§ **Input material**:
━━━━━━━━━━

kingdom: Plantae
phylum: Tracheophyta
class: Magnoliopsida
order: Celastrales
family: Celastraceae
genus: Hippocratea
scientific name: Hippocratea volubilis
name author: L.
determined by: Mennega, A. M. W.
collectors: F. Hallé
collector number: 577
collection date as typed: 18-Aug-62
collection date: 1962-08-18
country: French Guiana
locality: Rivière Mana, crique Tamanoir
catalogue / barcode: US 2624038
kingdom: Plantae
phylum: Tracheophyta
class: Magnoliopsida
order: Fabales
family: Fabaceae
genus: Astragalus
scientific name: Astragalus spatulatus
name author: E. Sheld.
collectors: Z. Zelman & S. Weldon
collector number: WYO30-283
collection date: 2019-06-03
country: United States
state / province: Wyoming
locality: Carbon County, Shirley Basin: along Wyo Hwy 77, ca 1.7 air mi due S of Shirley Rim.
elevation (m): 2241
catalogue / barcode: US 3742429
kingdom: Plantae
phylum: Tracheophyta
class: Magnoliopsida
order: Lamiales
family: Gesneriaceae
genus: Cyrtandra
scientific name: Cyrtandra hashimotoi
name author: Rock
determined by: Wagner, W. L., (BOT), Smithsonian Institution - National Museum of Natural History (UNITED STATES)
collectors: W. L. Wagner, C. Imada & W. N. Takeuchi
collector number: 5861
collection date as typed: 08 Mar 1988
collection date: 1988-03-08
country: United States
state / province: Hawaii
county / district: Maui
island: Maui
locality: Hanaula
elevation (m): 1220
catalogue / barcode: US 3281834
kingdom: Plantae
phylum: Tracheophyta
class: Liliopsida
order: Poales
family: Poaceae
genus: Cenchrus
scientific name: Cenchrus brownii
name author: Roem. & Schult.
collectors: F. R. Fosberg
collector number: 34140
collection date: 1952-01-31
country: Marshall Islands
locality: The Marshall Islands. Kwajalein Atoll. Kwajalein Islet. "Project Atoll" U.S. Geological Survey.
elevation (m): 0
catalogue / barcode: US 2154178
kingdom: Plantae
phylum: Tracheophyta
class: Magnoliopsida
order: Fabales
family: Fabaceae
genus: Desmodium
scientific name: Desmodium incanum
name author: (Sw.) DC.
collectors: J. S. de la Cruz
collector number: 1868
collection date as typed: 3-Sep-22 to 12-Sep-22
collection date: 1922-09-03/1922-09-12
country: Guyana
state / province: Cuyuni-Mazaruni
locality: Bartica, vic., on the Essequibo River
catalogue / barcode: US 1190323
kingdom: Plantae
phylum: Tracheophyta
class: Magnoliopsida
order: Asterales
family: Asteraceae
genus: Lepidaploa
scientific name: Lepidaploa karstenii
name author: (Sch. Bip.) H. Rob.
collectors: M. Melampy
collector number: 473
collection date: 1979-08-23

━━━━━━━━━━

§ **Your objective**:
Please copy out every line of the data above, keeping each one unchanged.

§ **Correct response**:
kingdom: Plantae
phylum: Tracheophyta
class: Magnoliopsida
order: Celastrales
family: Celastraceae
genus: Hippocratea
scientific name: Hippocratea volubilis
name author: L.
determined by: Mennega, A. M. W.
collectors: F. Hallé
collector number: 577
collection date as typed: 18-Aug-62
collection date: 1962-08-18
country: French Guiana
locality: Rivière Mana, crique Tamanoir
catalogue / barcode: US 2624038
kingdom: Plantae
phylum: Tracheophyta
class: Magnoliopsida
order: Fabales
family: Fabaceae
genus: Astragalus
scientific name: Astragalus spatulatus
name author: E. Sheld.
collectors: Z. Zelman & S. Weldon
collector number: WYO30-283
collection date: 2019-06-03
country: United States
state / province: Wyoming
locality: Carbon County, Shirley Basin: along Wyo Hwy 77, ca 1.7 air mi due S of Shirley Rim.
elevation (m): 2241
catalogue / barcode: US 3742429
kingdom: Plantae
phylum: Tracheophyta
class: Magnoliopsida
order: Lamiales
family: Gesneriaceae
genus: Cyrtandra
scientific name: Cyrtandra hashimotoi
name author: Rock
determined by: Wagner, W. L., (BOT), Smithsonian Institution - National Museum of Natural History (UNITED STATES)
collectors: W. L. Wagner, C. Imada & W. N. Takeuchi
collector number: 5861
collection date as typed: 08 Mar 1988
collection date: 1988-03-08
country: United States
state / province: Hawaii
county / district: Maui
island: Maui
locality: Hanaula
elevation (m): 1220
catalogue / barcode: US 3281834
kingdom: Plantae
phylum: Tracheophyta
class: Liliopsida
order: Poales
family: Poaceae
genus: Cenchrus
scientific name: Cenchrus brownii
name author: Roem. & Schult.
collectors: F. R. Fosberg
collector number: 34140
collection date: 1952-01-31
country: Marshall Islands
locality: The Marshall Islands. Kwajalein Atoll. Kwajalein Islet. "Project Atoll" U.S. Geological Survey.
elevation (m): 0
catalogue / barcode: US 2154178
kingdom: Plantae
phylum: Tracheophyta
class: Magnoliopsida
order: Fabales
family: Fabaceae
genus: Desmodium
scientific name: Desmodium incanum
name author: (Sw.) DC.
collectors: J. S. de la Cruz
collector number: 1868
collection date as typed: 3-Sep-22 to 12-Sep-22
collection date: 1922-09-03/1922-09-12
country: Guyana
state / province: Cuyuni-Mazaruni
locality: Bartica, vic., on the Essequibo River
catalogue / barcode: US 1190323
kingdom: Plantae
phylum: Tracheophyta
class: Magnoliopsida
order: Asterales
family: Asteraceae
genus: Lepidaploa
scientific name: Lepidaploa karstenii
name author: (Sch. Bip.) H. Rob.
collectors: M. Melampy
collector number: 473
collection date: 1979-08-23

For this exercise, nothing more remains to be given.